In Turkey, the Erdogan government continues to persecute the followers of Fethullah Gülen, a preacher who fell out with his former ally Recep Tayyip Erdogan. In order to track down hidden Gülenists, Erdogan's police appears very creative, as discussed in Turkish Minute, an opposition webzine published outside Turkey, probably by the Gülen movement.
“Who introduced you to your spouse?” is one of the questions routinely asked during the interrogation of people detained as part of investigations into the Gülen movement in Turkey. This seemingly odd question about private life is connected to the mass incarceration of thousands of people in the country. A police operation on the morning of Jan. 26 that led to the detention of 19 upon warrants issued by Ankara prosecutors was just one example.
The detainees are charged with forming the “marriage network” of the Gülen group, which is accused by the Turkish government of orchestrating a failed coup in July 2016 despite its denial of any involvement. According to the prosecutors, the suspects taken into custody were involved in efforts to help single Gülen movement followers get married.
“In the framework of investigations into FETÖ’s current marriage network, detention warrants have been issued in Ankara for 19 suspects across 13 provinces who have been identified in informant testimonies as being affiliated with the FETÖ/PDY,” the Ankara Chief Prosecutor’s Office said in a written statement, using the derogatory terminology that the Turkish government and authorities have adopted to refer to the group.

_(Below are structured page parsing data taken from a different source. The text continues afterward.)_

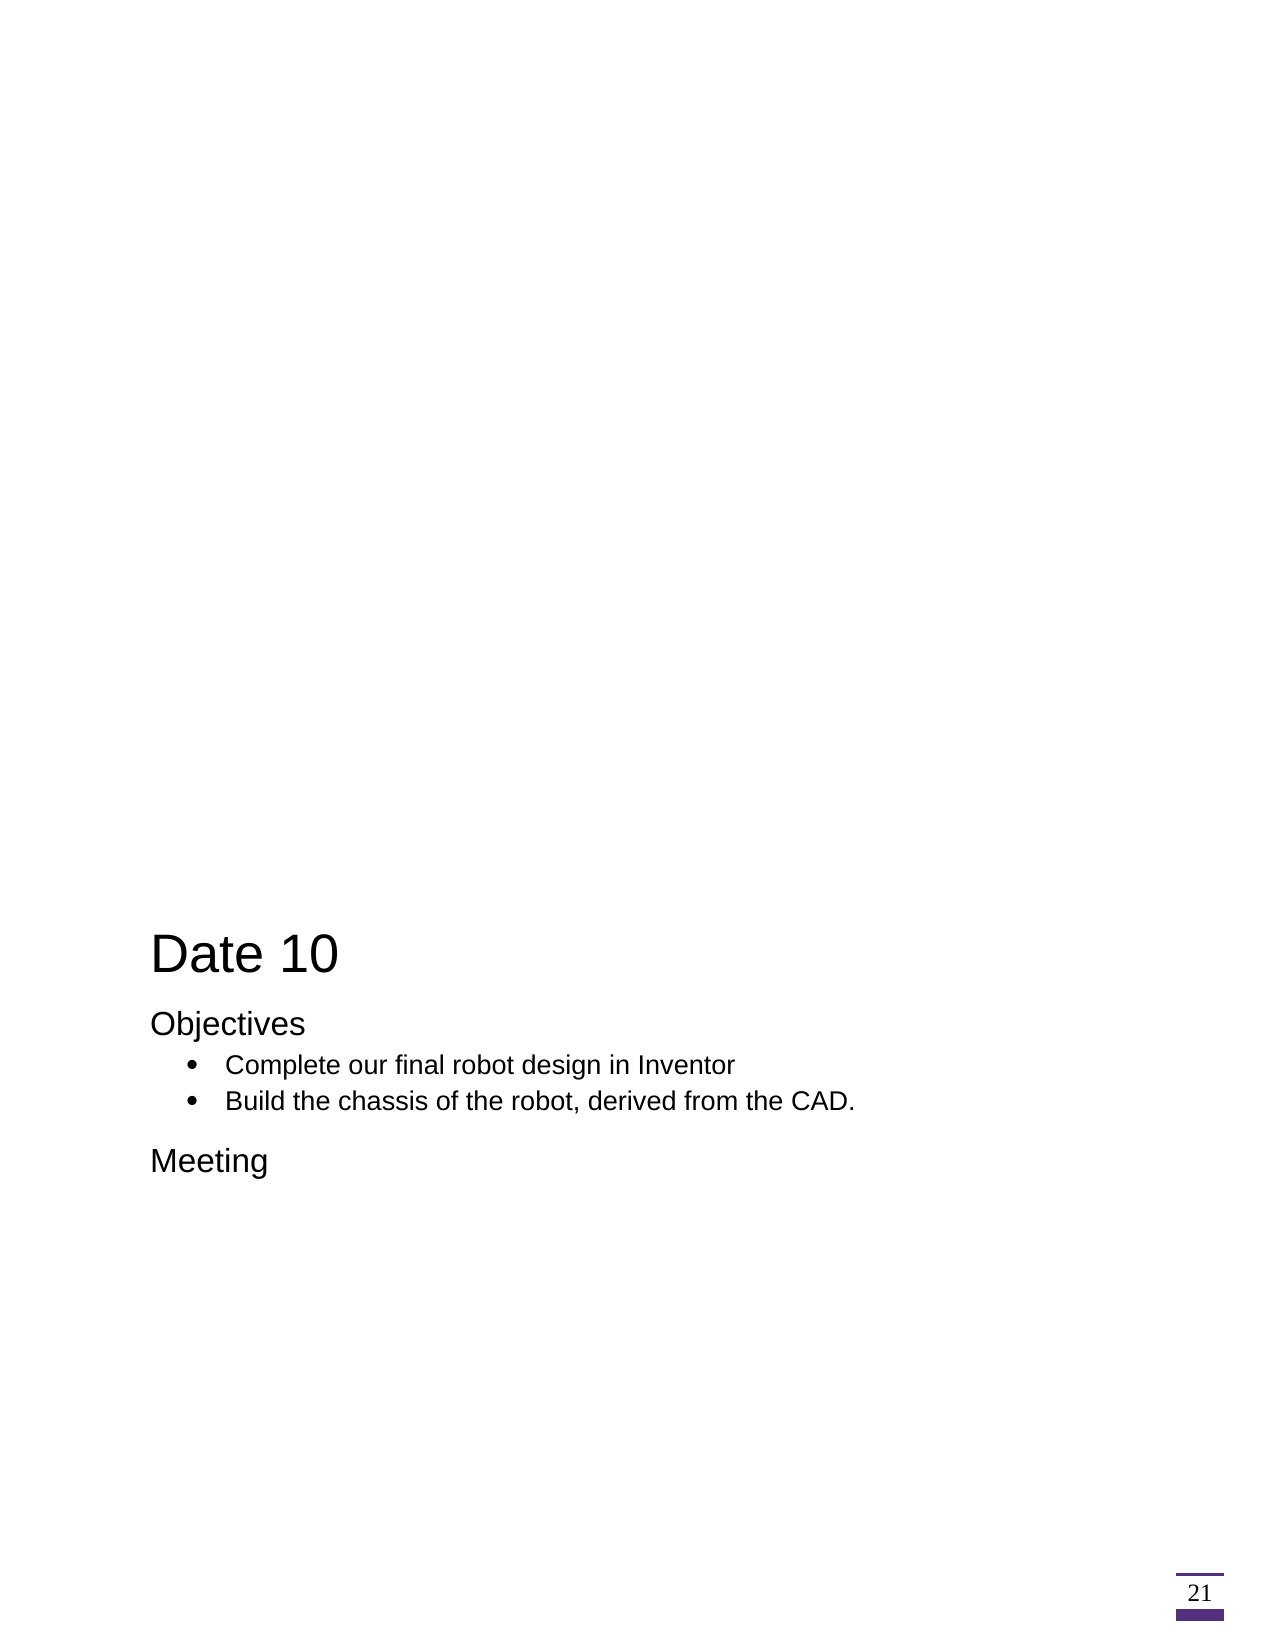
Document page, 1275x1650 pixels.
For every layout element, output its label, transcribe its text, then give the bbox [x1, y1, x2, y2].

list Complete our final robot design in Inventor [187, 1049, 1125, 1080]
text Date 10 [150, 921, 1125, 984]
subtitle Objectives [150, 1004, 1125, 1043]
list Build the chassis of the robot, derived from the CAD. [187, 1085, 1125, 1116]
subtitle Meeting [150, 1142, 1125, 1180]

Intel criteria for identifying Gülen followers
Family is also one of the fields that the National Intelligence Organization (MİT) looks into as part of their efforts to uncover members of the faith-based group. Having a handicapped child is also one of MİT’s criteria as Gülen followers often choose not to abort their handicapped babies out of religious considerations.
Another criterion is how the spouses met each other. If the couple was introduced to each other with the help of a Gülen follower, the entire family is identified as such.
Coming from a modest socioeconomic background and climbing up in society is also one of the criteria. For instance, high-ranking civil servants or military officers who grew up in rural areas and in families without other high-level bureaucrats are also suspected.
Getting an education abroad and speaking foreign languages are also listed as criteria as many Gülen followers, particularly those in public service, have gone abroad for education at some point in their lives and their linguistic skills are often above the national average.
Among the many criteria, those who fulfill at least three are usually identified as suspected Gülen movement members and referred by prosecutors to courts for arrest.
Police registering stories of marriage
According to Interior Ministry data, some 550,000 people in Turkey have been the subject of Gülen-related investigations, and about 170,000 have thus far been arrested for varying periods of time. Some 30,000 are currently held behind bars, and thousands of cases are still pending before courts.